He was released shortly after the court's ruling came down on Wednesday.
The justices ruled 6-1 that Cosby's reliance on Castor's promise that he wouldn't face prosecution meant his conviction should be tossed out. They were divided 4-3, however, on whether vacating the conviction meant Cosby could never again be prosecuted or whether it meant his testimony during previous depositions was not permissible in the event of a retrial.
Justice Kevin Dougherty also appeared to suggest that Castor's offer not to prosecute Cosby was ethically questionable.
"If district attorneys had the power to dole out irrevocable get-out-of-jail-free cards at will and without any judicial oversight, it would invite a host of abuses," he wrote in an opinion endorsed by Chief Justice Max Baer. In an accompanying footnote, Dougherty wrote, "One might reasonably wonder if such abuses were at work in this case, particularly given Castor's odd and ever-shifting explanations for his actions."

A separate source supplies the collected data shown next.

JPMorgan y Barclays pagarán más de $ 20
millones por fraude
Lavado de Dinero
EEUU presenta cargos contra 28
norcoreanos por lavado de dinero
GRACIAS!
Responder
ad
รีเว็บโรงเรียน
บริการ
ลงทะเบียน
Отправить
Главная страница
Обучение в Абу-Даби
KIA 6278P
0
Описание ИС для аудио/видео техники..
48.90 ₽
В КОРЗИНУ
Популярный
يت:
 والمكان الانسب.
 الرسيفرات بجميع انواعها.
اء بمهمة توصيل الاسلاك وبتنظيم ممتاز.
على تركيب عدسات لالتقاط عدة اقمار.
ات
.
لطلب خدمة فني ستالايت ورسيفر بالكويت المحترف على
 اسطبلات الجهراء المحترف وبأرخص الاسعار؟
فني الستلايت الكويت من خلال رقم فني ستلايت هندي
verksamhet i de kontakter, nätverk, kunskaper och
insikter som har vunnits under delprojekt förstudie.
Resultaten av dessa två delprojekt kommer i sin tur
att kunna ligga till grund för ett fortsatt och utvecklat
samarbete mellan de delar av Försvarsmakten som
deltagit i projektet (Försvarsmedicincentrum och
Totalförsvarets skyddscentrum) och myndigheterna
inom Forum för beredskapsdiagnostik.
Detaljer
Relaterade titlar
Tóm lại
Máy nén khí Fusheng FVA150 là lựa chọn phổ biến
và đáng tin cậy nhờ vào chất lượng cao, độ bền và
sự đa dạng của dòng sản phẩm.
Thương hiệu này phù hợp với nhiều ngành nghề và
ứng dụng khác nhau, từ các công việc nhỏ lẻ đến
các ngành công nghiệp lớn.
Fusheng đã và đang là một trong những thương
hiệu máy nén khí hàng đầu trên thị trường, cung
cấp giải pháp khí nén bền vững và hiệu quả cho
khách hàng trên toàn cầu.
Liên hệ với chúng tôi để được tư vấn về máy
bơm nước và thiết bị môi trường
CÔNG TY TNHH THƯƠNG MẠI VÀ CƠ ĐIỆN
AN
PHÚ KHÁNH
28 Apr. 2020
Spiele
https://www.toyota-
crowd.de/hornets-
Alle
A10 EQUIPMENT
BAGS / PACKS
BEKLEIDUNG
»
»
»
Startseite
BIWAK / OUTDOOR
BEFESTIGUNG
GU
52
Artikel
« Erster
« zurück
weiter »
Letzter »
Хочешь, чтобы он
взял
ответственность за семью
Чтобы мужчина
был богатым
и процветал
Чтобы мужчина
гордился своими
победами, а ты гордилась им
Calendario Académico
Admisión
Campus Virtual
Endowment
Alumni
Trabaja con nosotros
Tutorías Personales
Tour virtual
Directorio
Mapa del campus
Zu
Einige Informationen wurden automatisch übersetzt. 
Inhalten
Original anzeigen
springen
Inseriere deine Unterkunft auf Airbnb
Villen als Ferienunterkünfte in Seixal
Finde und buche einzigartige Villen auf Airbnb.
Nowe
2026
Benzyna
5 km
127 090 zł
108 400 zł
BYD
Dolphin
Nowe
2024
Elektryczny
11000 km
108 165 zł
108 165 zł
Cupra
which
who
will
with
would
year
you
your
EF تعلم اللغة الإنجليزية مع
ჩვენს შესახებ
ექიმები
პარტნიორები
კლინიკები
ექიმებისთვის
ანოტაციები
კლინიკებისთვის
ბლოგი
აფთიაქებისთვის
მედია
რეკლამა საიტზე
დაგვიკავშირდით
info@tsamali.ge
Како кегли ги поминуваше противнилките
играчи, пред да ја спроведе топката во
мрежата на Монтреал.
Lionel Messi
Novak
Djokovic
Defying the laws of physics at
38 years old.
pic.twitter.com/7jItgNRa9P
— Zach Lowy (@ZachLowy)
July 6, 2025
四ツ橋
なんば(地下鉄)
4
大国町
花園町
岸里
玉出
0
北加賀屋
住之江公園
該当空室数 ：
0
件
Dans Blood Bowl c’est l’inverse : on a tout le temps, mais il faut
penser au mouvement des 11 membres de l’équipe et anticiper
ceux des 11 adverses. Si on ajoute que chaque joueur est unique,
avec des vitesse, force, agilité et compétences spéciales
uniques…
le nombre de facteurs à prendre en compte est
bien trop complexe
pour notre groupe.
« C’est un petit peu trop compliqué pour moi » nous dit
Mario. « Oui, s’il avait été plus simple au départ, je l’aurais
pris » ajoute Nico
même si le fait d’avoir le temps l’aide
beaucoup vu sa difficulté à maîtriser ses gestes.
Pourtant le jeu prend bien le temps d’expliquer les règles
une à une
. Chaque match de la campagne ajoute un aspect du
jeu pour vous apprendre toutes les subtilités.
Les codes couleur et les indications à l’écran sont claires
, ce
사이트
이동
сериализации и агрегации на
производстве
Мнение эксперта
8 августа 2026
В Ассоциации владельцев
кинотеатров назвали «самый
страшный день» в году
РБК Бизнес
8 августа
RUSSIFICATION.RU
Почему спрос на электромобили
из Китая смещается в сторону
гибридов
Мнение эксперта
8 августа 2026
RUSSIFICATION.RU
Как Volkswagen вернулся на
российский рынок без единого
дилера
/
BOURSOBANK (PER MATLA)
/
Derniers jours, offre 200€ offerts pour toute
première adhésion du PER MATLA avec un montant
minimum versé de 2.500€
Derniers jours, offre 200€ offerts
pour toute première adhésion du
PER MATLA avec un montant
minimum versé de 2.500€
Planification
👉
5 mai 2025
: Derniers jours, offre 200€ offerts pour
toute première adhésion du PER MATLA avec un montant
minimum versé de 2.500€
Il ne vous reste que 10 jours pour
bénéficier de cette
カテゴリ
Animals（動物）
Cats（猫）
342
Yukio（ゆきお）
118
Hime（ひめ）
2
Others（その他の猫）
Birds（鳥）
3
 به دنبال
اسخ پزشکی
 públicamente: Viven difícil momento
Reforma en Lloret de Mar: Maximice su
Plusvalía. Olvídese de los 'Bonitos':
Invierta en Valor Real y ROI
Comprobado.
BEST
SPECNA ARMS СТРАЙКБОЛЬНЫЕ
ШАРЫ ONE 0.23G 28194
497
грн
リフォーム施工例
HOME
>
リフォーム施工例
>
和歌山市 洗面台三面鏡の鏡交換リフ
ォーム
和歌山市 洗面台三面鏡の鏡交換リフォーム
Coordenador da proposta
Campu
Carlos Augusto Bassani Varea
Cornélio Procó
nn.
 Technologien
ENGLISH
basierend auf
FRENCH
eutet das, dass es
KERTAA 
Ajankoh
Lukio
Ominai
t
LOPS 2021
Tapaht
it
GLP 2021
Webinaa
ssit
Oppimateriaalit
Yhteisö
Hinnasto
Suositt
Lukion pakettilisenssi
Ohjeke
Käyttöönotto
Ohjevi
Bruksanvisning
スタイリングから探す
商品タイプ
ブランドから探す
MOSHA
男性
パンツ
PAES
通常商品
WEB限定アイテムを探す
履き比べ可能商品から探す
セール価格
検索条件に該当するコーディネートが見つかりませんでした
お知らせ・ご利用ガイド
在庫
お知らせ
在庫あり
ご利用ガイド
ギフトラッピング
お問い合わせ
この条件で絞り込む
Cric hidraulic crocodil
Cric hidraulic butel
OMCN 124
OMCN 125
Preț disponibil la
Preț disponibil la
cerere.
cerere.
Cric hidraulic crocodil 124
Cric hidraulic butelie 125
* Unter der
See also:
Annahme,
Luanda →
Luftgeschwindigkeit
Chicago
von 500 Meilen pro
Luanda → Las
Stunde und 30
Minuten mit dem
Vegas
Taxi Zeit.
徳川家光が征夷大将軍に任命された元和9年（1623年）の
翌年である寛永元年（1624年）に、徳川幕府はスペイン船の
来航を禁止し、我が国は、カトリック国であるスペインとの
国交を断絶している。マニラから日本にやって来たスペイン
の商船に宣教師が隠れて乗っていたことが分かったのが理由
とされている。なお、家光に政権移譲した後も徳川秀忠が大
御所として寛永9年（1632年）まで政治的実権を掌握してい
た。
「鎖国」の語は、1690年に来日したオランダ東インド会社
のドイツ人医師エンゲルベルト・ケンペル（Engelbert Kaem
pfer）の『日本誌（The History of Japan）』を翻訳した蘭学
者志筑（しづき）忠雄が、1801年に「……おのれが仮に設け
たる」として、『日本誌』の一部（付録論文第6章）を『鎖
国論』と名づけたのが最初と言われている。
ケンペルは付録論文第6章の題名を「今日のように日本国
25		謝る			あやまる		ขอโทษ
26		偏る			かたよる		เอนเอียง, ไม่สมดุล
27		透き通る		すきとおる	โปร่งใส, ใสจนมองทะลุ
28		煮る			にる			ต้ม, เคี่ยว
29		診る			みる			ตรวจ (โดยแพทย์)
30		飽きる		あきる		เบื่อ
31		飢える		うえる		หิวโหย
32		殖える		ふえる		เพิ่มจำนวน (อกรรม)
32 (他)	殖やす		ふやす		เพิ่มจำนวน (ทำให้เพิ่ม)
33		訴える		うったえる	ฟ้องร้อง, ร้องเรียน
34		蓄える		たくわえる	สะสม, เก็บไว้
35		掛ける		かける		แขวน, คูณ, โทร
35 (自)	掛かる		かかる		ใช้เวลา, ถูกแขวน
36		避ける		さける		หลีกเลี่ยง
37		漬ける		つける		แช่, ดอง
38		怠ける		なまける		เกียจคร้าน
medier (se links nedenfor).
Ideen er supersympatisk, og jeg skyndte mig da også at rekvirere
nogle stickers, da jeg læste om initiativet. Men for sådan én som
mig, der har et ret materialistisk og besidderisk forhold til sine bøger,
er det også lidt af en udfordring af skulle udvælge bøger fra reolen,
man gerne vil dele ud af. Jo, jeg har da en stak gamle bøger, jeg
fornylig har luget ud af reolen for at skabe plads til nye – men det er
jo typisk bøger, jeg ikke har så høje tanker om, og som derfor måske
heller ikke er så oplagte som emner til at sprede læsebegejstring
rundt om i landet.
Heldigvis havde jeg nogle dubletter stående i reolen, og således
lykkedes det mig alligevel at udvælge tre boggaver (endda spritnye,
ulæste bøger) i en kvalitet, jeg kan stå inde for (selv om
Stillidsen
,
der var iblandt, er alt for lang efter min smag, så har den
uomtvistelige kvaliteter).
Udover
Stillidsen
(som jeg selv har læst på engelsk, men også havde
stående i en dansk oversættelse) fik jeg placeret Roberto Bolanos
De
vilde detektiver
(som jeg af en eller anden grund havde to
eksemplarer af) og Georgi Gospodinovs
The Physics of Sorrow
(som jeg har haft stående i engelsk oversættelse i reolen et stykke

Castor was widely mocked by legal experts and lawmakers over his rambling, incoherent performance during Trump's second impeachment trial in February following the deadly Capitol insurrection.
Republican Sen. Lisa Murkowski of Alaska at the time described being "really stunned" by Castor, adding, "I couldn't figure out where he was going."
Alan Dershowitz, who was on Trump's legal team during his first impeachment trial, excoriated Castor over his handling of the trial.
"There is no argument. I have no idea what he's doing," Dershowitz said in an appearance on the right-wing outlet Newsmax, adding, "That's not the kind of argument I would have made, I have to tell you that."